_Data in this exercise_:
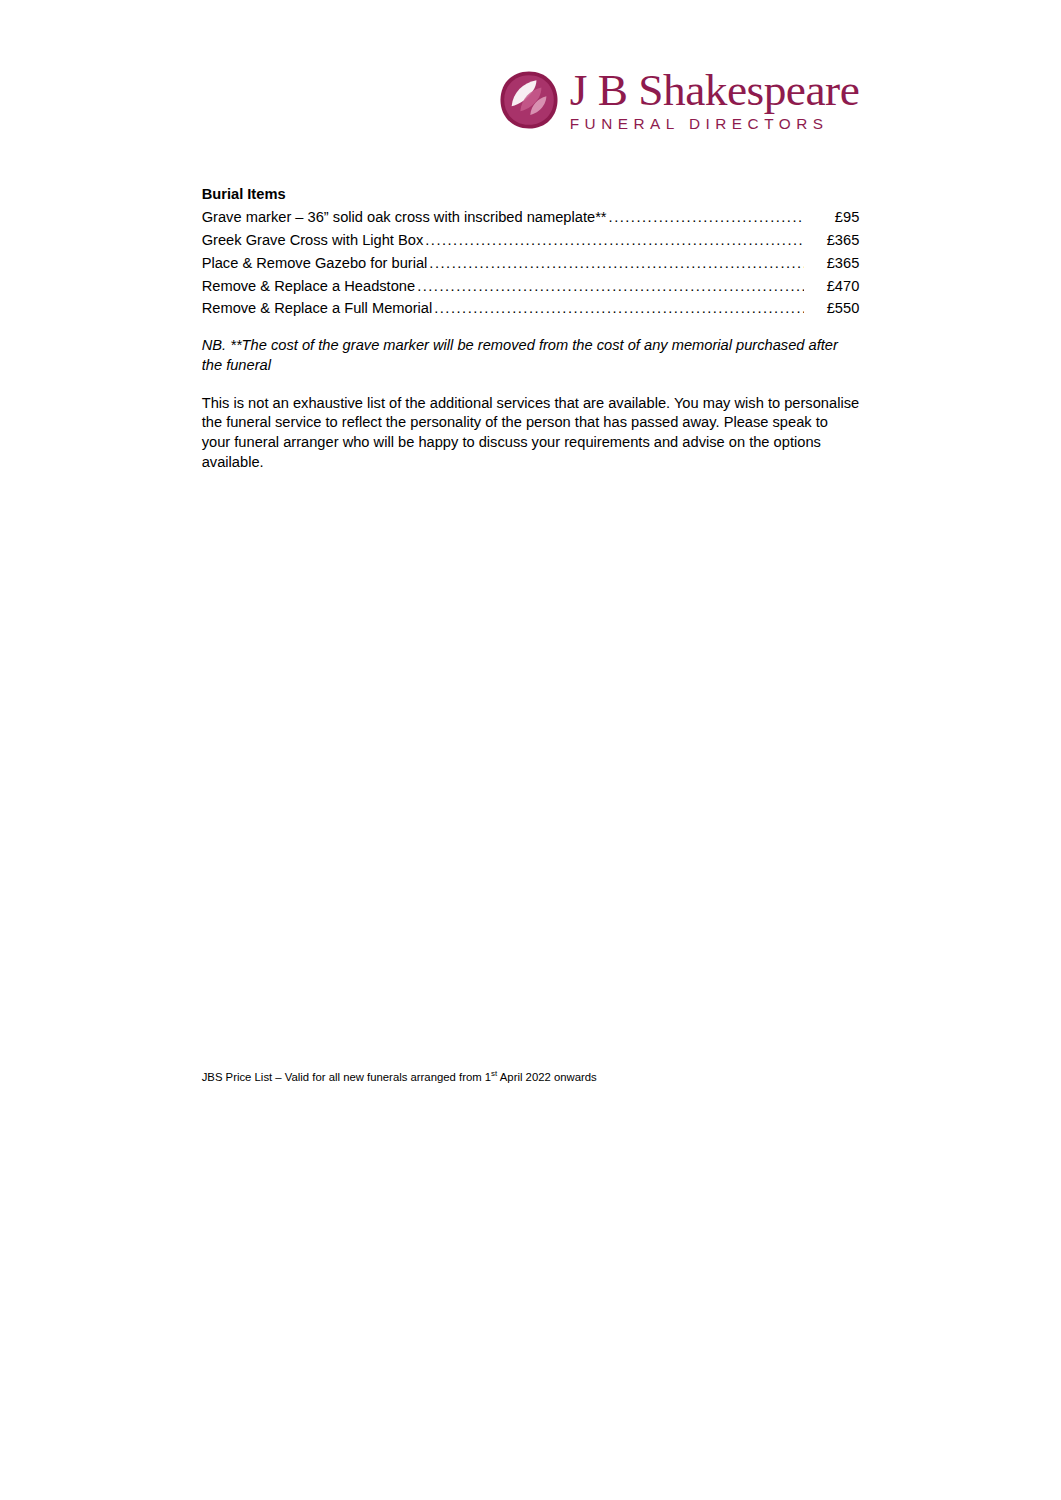J B Shakespeare
FUNERAL DIRECTORS
Burial Items
Grave marker – 36” solid oak cross with inscribed nameplate** ................................................................................................................. £95
Greek Grave Cross with Light Box ................................................................................................................. £365
Place & Remove Gazebo for burial ................................................................................................................. £365
Remove & Replace a Headstone ................................................................................................................. £470
Remove & Replace a Full Memorial ................................................................................................................. £550
NB. **The cost of the grave marker will be removed from the cost of any memorial purchased after the funeral
This is not an exhaustive list of the additional services that are available. You may wish to personalise the funeral service to reflect the personality of the person that has passed away. Please speak to your funeral arranger who will be happy to discuss your requirements and advise on the options available.
JBS Price List – Valid for all new funerals arranged from 1st April 2022 onwards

_Description of the task_: Repeat the records above exactly, without any pictures.

_Result for this exercise_:
J B Shakespeare
FUNERAL DIRECTORS
Burial Items
Grave marker – 36” solid oak cross with inscribed nameplate** ................................................................................................................. £95
Greek Grave Cross with Light Box ................................................................................................................. £365
Place & Remove Gazebo for burial ................................................................................................................. £365
Remove & Replace a Headstone ................................................................................................................. £470
Remove & Replace a Full Memorial ................................................................................................................. £550
NB. **The cost of the grave marker will be removed from the cost of any memorial purchased after the funeral
This is not an exhaustive list of the additional services that are available. You may wish to personalise the funeral service to reflect the personality of the person that has passed away. Please speak to your funeral arranger who will be happy to discuss your requirements and advise on the options available.
JBS Price List – Valid for all new funerals arranged from 1st April 2022 onwards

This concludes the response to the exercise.